I will try to compile mprime on it... I think it should work!?

fivemack 2012-11-23 13:56

I would guess that the substantial performance changes are a result of Solaris having better default NUMA handling: have you tried playing around with numactl under linux?

I had problems with the kernel moving jobs away from the processor that their memory is attached to; starting them with 'taskset -c X numactl -l' ensures that the job stays on processor X and has its memory allocated from processor X's pool, which can help quite a bit.

'numactl -i 0-7' will allocate memory interleaved across all eight memory controllers, which may be better for jobs that want to use lots of memory from a single thread.

ewmayer 2012-11-24 21:32

Just out of curiosity, what are your compiler options under OpenSolaris - GCC-only or also SunStudio?

Kyle 2012-11-26 00:43

[QUOTE=fivemack;319412]I had problems with the kernel moving jobs away from the processor that their memory is attached to; starting them with 'taskset -c X numactl -l' ensures that the job stays on processor X and has its memory allocated from processor X's pool, which can help quite a bit.

'numactl -i 0-7' will allocate memory interleaved across all eight memory controllers, which may be better for jobs that want to use lots of memory from a single thread.[/QUOTE]
Amazing!
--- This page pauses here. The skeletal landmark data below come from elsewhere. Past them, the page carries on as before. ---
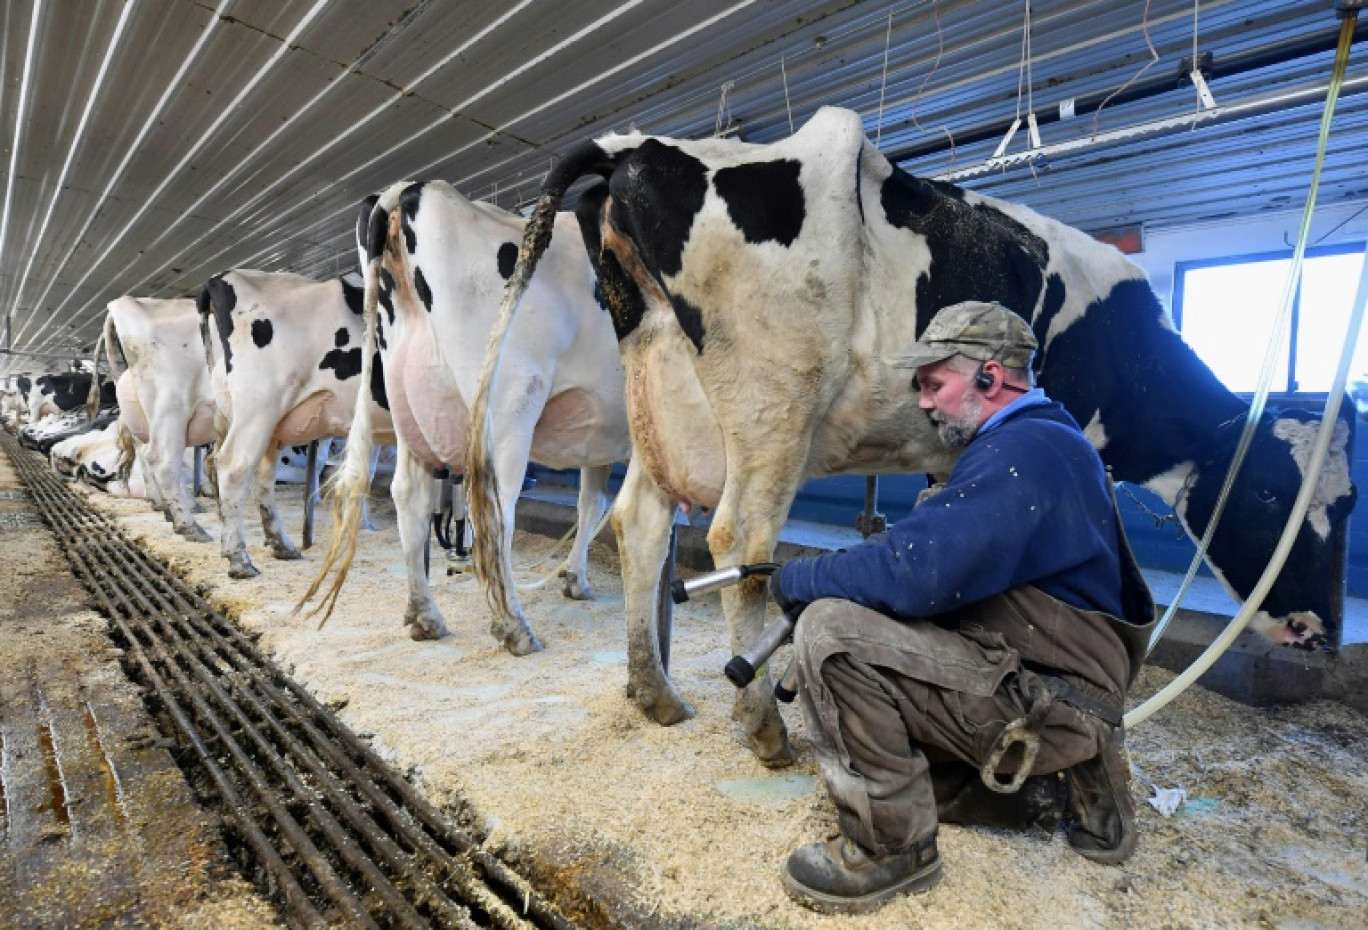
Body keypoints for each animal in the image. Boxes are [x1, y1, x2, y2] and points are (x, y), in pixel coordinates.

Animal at [196, 265, 396, 577]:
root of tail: (222, 277)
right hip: (259, 405)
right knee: (233, 465)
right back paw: (239, 560)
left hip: (262, 421)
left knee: (259, 476)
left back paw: (282, 545)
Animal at [306, 179, 629, 645]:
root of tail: (411, 189)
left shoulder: (598, 437)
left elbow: (591, 503)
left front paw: (576, 578)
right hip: (508, 405)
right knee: (493, 506)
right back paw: (513, 625)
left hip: (408, 407)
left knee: (408, 496)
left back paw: (424, 615)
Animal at [470, 107, 1357, 760]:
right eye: (1271, 491)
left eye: (1350, 503)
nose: (1321, 630)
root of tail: (634, 147)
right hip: (773, 401)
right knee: (737, 540)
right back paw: (763, 727)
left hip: (665, 404)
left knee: (643, 524)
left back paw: (655, 694)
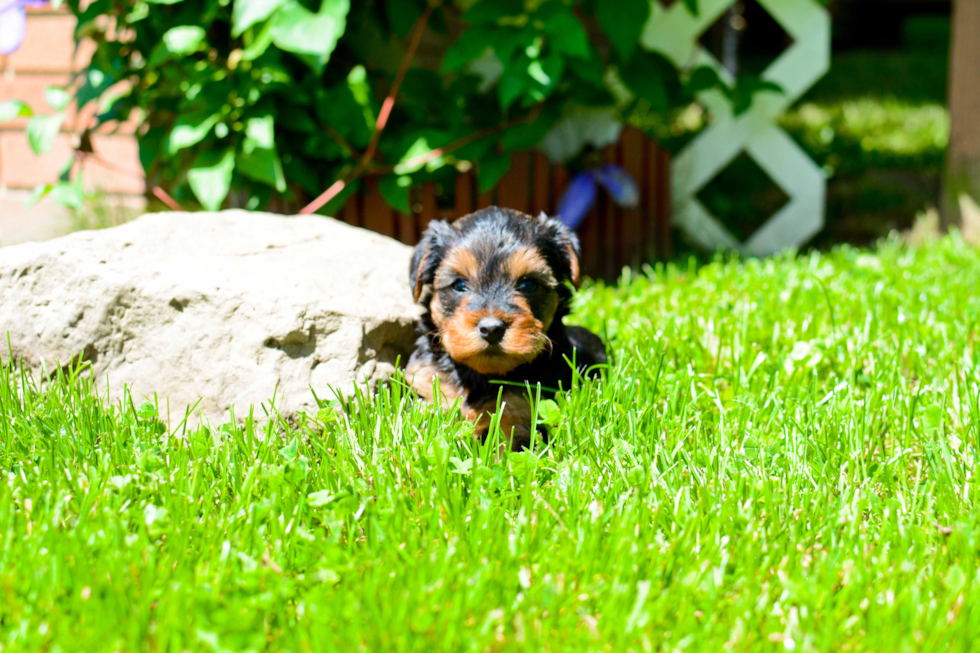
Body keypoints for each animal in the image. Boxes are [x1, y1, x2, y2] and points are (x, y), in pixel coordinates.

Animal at [406, 206, 604, 450]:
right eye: (459, 285)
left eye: (528, 284)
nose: (491, 329)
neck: (483, 375)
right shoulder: (428, 388)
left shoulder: (520, 412)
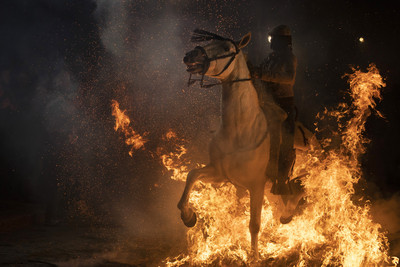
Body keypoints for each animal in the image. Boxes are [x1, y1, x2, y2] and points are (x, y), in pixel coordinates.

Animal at [180, 29, 314, 260]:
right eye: (209, 41)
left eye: (227, 48)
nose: (191, 55)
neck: (240, 129)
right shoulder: (219, 174)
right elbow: (192, 175)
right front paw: (188, 216)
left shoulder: (256, 186)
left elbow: (254, 224)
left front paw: (254, 257)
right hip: (272, 189)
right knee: (288, 201)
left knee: (296, 195)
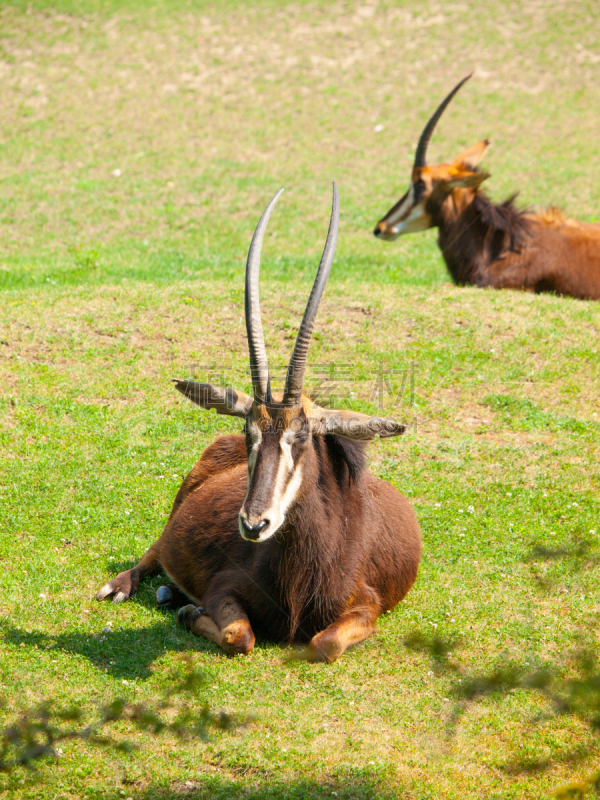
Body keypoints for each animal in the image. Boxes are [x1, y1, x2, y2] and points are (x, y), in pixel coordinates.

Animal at [95, 184, 422, 660]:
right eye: (250, 432)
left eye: (301, 437)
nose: (253, 524)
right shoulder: (223, 589)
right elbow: (240, 637)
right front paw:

Thanks a lot!
But... Since I have 4 CPUS (with quad channel) on each: why eight memory controllers?

[QUOTE=ewmayer;319522]Just out of curiosity, what are your compiler options under OpenSolaris - GCC-only or also SunStudio?[/QUOTE]
I use(d) SunStudio, with -fast -library=sunperf -xipo=2 -xtarget=barcelona

fivemack 2012-11-26 12:19

On a Magny Cours system you don't quite have four CPUs with quad-channel memory controllers; you have eight CPUs with dual-channel memory controllers, packaged two to a socket.

If you do 'numactl --hardware' then you get the node distances table

[code]
node distances:
node 0 1 2 3 4 5 6 7
0: 10 16 16 22 16 22 16 22
1: 16 10 22 16 22 16 22 16
2: 16 22 10 16 16 22 16 22
3: 22 16 16 10 22 16 22 16
4: 16 22 16 22 10 16 16 22
5: 22 16 22 16 16 10 22 16
6: 16 22 16 22 16 22 10 16
7: 22 16 22 16 22 16 16 10
[/code]

Kyle 2012-11-26 13:27

[QUOTE=fivemack;319628]On a Magny Cours system you don't quite have four CPUs with quad-channel memory controllers; you have eight CPUs with dual-channel memory controllers, packaged two to a socket.
[/QUOTE]
Of course: [URL]http://www.anandtech.com/print/2978[/URL]
I thought the "package" was seen as one processor. Hmmm... Thanks a lot!

[QUOTE=fivemack;319628]
If you do 'numactl --hardware' then you get the node distances table
[/QUOTE]
Is node distance in CPU cycles or HT-link cycle?